Achieving risk management maturity is essential to building resilient organizations that can withstand the harsh blows inflicted by cyber crime and espionage, ideologues and geopolitics, natural disasters and rapidly shifting technology and regulatory landscapes. Aligning technology assets with risk management and compliance efforts in a way that is informed by and responsive to business strategies and priorities protects investments and stimulates growth. GRC platforms provide the tools for getting it all done and documented with greater efficiency—automating and optimizing workflows, decreasing redundancy in both tasks and technology acquisition, integrating internal and external data, mapping compliance and policy processes and creating and distributing assessments and reports.
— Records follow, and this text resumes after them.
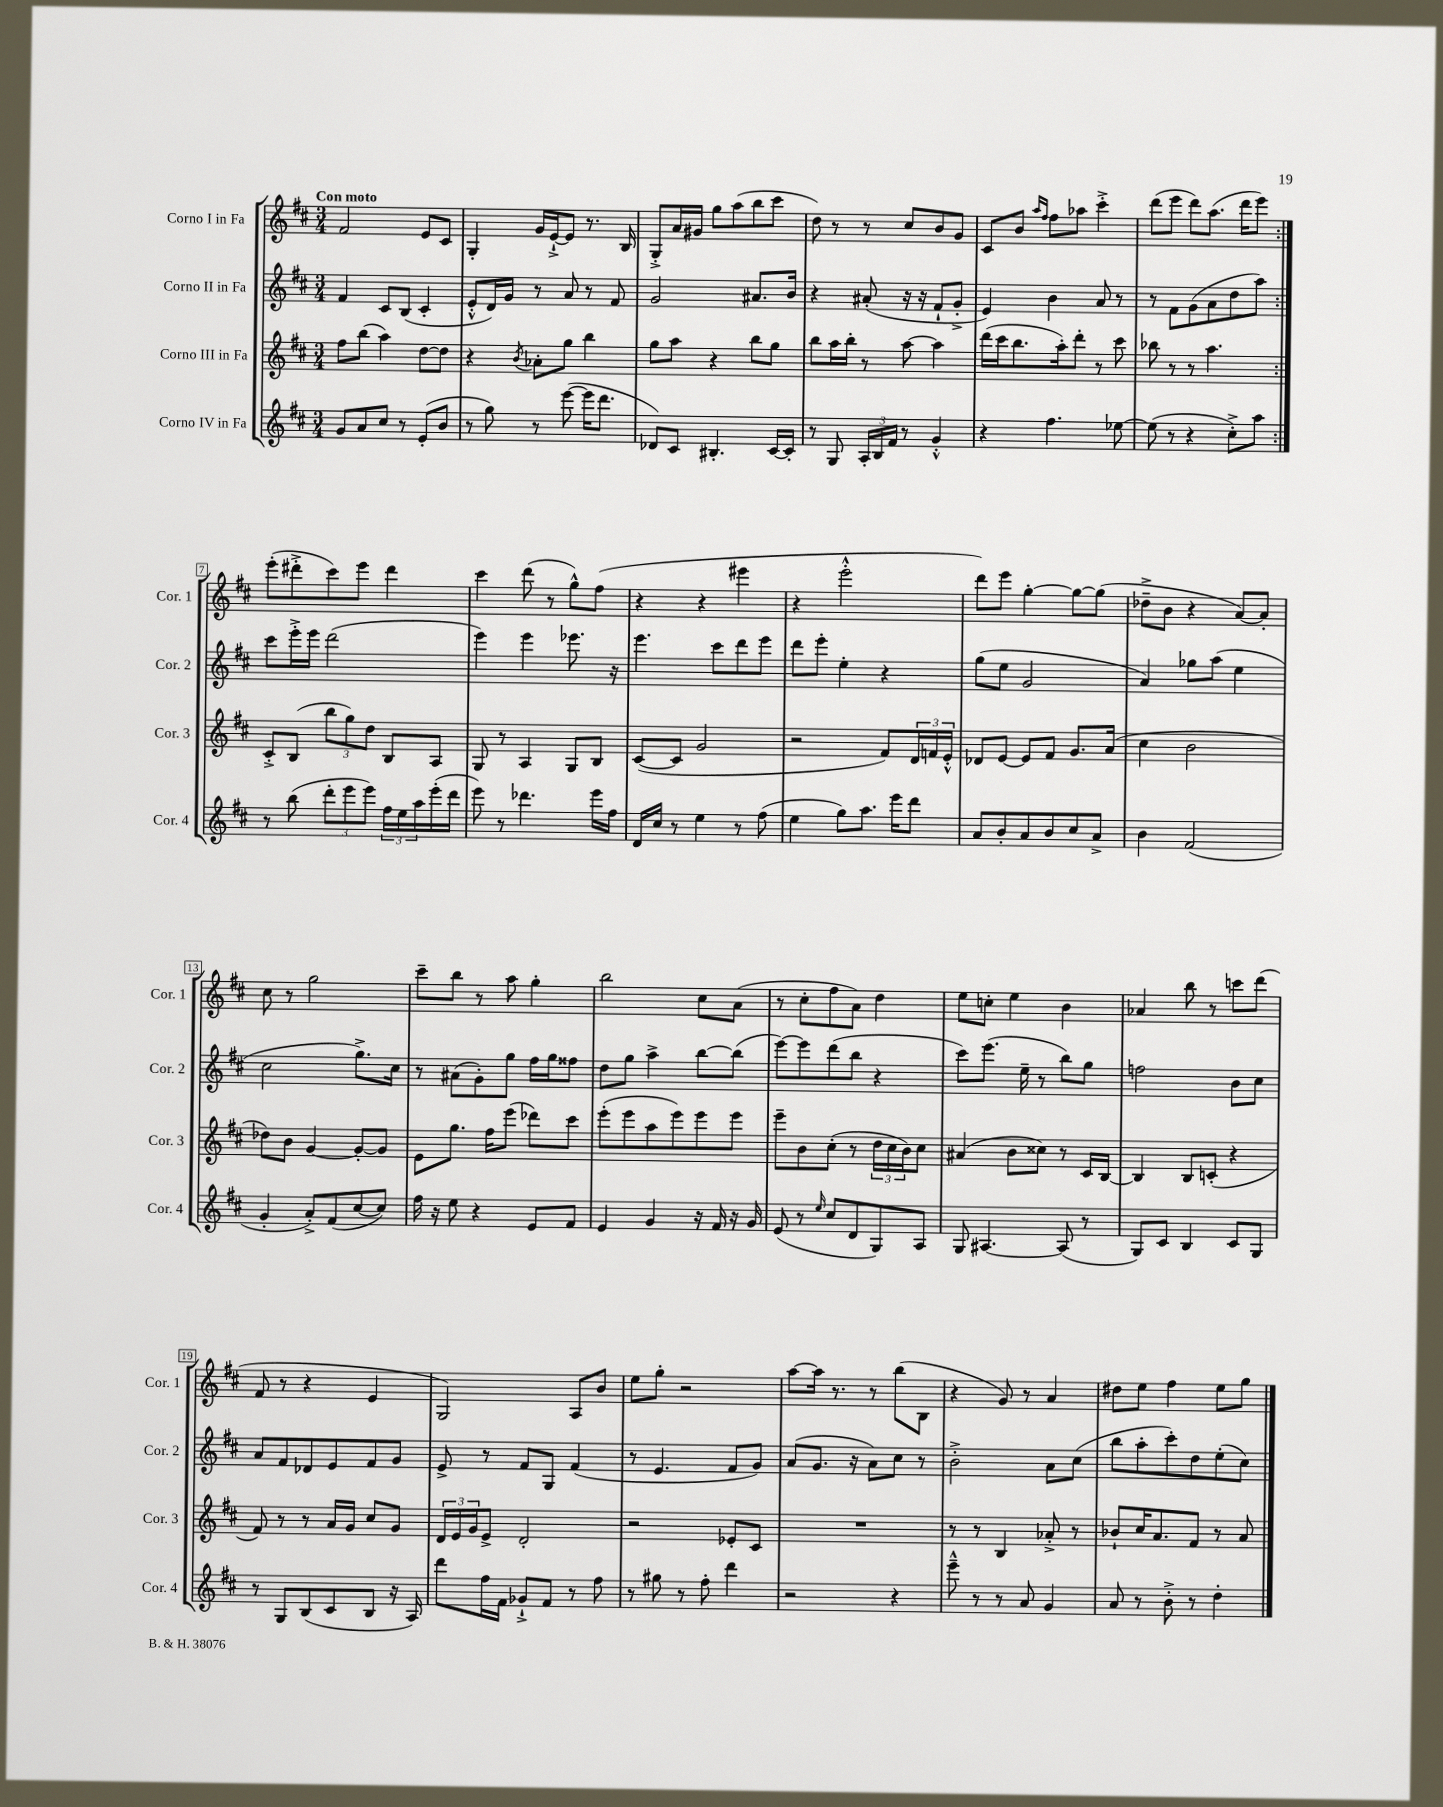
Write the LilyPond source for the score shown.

<<
\new StaffGroup <<
\new Staff = "s0" \with { instrumentName = "Corno I in Fa" shortInstrumentName = "Cor. 1" } {
    \clef treble \key d \major \numericTimeSignature \time 3/4 \tempo "Con moto"
    \repeat volta 2 { fis'2 e'8 cis'8 |
    g4-. g'16 e'16~-!-> e'8 r8. b16 |
    g8-.-> a'16 gis'16 g''8 a''8( b''8 cis'''8 |
    d''8) r8 r8 cis''8 b'8 g'8 |
    cis'8 b'8 \grace { a''16 fis''16 } fis''8 aes''8 cis'''4-.-> |
    d'''8( e'''8 d'''8) a''8.( d'''16 e'''8) | }
    e'''8-.( dis'''8-.-> cis'''8) e'''8 dis'''4 |
    cis'''4 d'''8( r8 g''8-^) fis''8( |
    r4 r4 eis'''4 |
    r4 e'''2-.-^ |
    d'''8) e'''8 g''4~-. g''8~ g''8( |
    des''8---> b'8 r4 a'8~) a'8-. |
    cis''8 r8 g''2 |
    cis'''8-- b''8 r8 a''8 g''4-. |
    b''2 cis''8 a'8( |
    r8 cis''8-. fis''8 a'8) d''4 |
    e''8 c''8-. e''4 b'4 |
    aes'4 b''8 r8 c'''8 d'''8( |
    fis'8 r8 r4 e'4 |
    g2) a8 b'8 |
    e''8 g''8-. r2 |
    a''8~ a''16 r8. r8 b''8( b8 |
    r4 g'8) r8 a'4 |
    dis''8 e''8 fis''4 e''8 g''8 \bar "|." |
}
\new Staff = "s1" \with { instrumentName = "Corno II in Fa" shortInstrumentName = "Cor. 2" } {
    \clef treble \key d \major \numericTimeSignature \time 3/4
    \repeat volta 2 { fis'4 cis'8 b8( cis'4-. |
    e'8-.-^ d'16) g'16 r8 a'8 r8 fis'8 |
    g'2 ais'8. b'16 |
    r4 ais'8-.( r16 r16 fis'8-! g'8-.-> |
    e'4) b'4 a'8 r8 |
    r8 fis'8 g'8( a'8 d''8 a''8) | }
    cis'''8 e'''16-.-> e'''16 d'''2( |
    e'''4) e'''4 ees'''8. r16 |
    e'''4. cis'''8 d'''8 e'''8 |
    d'''8 e'''8-. e''4-. r4 |
    g''8( e''8 g'2 |
    a'4) ges''8 a''8( e''4 |
    cis''2 g''8.->) cis''16 |
    r8 ais'8( g'8-.) g''8 fis''16 g''16 fisis''8 |
    d''8 g''8 a''4-> b''8~ b''8( |
    e'''8~) e'''8 d'''8( b''8 r4 |
    cis'''8) e'''8.( e''16-- r8 b''8) g''8 |
    f''2 b'8 cis''8 |
    a'8 fis'8 des'8 e'8 fis'8 g'8 |
    e'8-> r8 fis'8 g8 fis'4( |
    r8 e'4. fis'8 g'8) |
    a'8( g'8. r16 a'8) cis''8 r8 |
    b'2-.-> a'8 cis''8( |
    b''8 a''8-. cis'''8-.) d''8 e''8-.( cis''8) \bar "|." |
}
\new Staff = "s2" \with { instrumentName = "Corno III in Fa" shortInstrumentName = "Cor. 3" } {
    \clef treble \key d \major \numericTimeSignature \time 3/4
    \repeat volta 2 { fis''8 b''8( a''4) d''8~ d''8 |
    r4 \acciaccatura { b'8 } aes'8-. g''8 b''4 |
    g''8 a''8 r4 b''8 g''8 |
    b''8 a''16 b''16-. r8 a''8~ a''4 |
    d'''16( cis'''16 b''8. a''16-.) d'''8-. r8 cis'''8 |
    bes''8 r8 r8 a''4. | }
    cis'8-.-> b8( \tuplet 3/2 { b''8 g''8) d''8 } b8 a8 |
    g8 r8 a4 g8 b8 |
    cis'8~( cis'8 g'2 |
    r2 fis'8) \tuplet 3/2 { d'16 f'16 e'16-.-^ } |
    des'8 e'8~ e'8 fis'8 g'8. a'16( |
    cis''4 b'2 |
    des''8) b'8 g'4~ g'8~-. g'8 |
    e'8 g''8. fis''16 e'''8( des'''8) cis'''8 |
    e'''8-.( e'''8 a''8 e'''8) e'''8 e'''8 |
    e'''8-- b'8 cis''8-.( r8 \tuplet 3/2 { d''16 cis''16 b'16) } cis''8 |
    ais'4( b'8 cisis''8) r8 cis'16 b16~ |
    b4 b8 c'8-.( r4 |
    fis'8) r8 r8 a'16 g'16 cis''8 g'8 |
    \tuplet 3/2 { d'16 e'16 g'16 } e'8-> d'2-. |
    r2 ees'8-. cis'8 |
    R2. |
    r8 r8 b4 aes'8-.-> r8 |
    bes'8-! cis''16 a'8. fis'8 r8 a'8 \bar "|." |
}
\new Staff = "s3" \with { instrumentName = "Corno IV in Fa" shortInstrumentName = "Cor. 4" } {
    \clef treble \key d \major \numericTimeSignature \time 3/4
    \repeat volta 2 { g'8 a'8 cis''8 r8 e'8-.( b'8 |
    r8 g''8) r8 e'''8~( e'''16 d'''8. |
    des'8) cis'8 bis4.-. cis'16~ cis'16-. |
    r8 g8 \tuplet 3/2 { a16-. b16 fis'16 } r8 g'4-.-^ |
    r4 fis''4. ees''8~ |
    ees''8( r8 r4 cis''8-.->) a''8 | }
    r8 b''8( \tuplet 3/2 { d'''8-. e'''8 e'''8) } \tuplet 3/2 { fis''16 e''16 a''16 } e'''16-.( d'''16 |
    e'''8) r8 des'''4. e'''16 fis''16 |
    d'16 cis''16 r8 e''4 r8 fis''8( |
    e''4 g''8) a''8. e'''16 d'''8 |
    a'8 b'8-. a'8 b'8 cis''8 a'8-> |
    b'4 fis'2( |
    g'4-. a'8-.->) fis'8( cis''8~ cis''8) |
    fis''16 r16 e''8 r4 e'8 fis'8 |
    e'4 g'4 r16 fis'16 r16 g'16 |
    e'8( r8 \grace { e''16 } cis''8 d'8 g8) a8 |
    g8 ais4.~ ais8( r8 |
    g8) cis'8 b4 cis'8 g8 |
    r8 g8 b8( cis'8 b8 r16 a16) |
    d'''8 fis''16 fis'16 ges'8-!-> fis'8 r8 fis''8 |
    r8 gis''8 r8 fis''8-. d'''4 |
    r2 r4 |
    e'''8---^ r8 r8 a'8 g'4 |
    a'8 r8 b'8-.-> r8 d''4-. \bar "|." |
}
>>
>>
\layout { \context { \Score \override BarNumber.stencil = #(make-stencil-boxer 0.1 0.3 ly:text-interface::print) } }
Now, imagine walking into a conference room full of executives armed with everything you need to paint a detailed and accurate picture of your company’s risk posture, the financial and business costs associated with the high-priority risks and a detailed plan for addressing them. You have efficiently created reports in hand that contain only the most pertinent information, and you know you can find the answers to any questions they throw your way. You’re fully prepared for a typical Board conversation about shareholder assurance, customer concerns and forward-looking strategies. Ready? Go!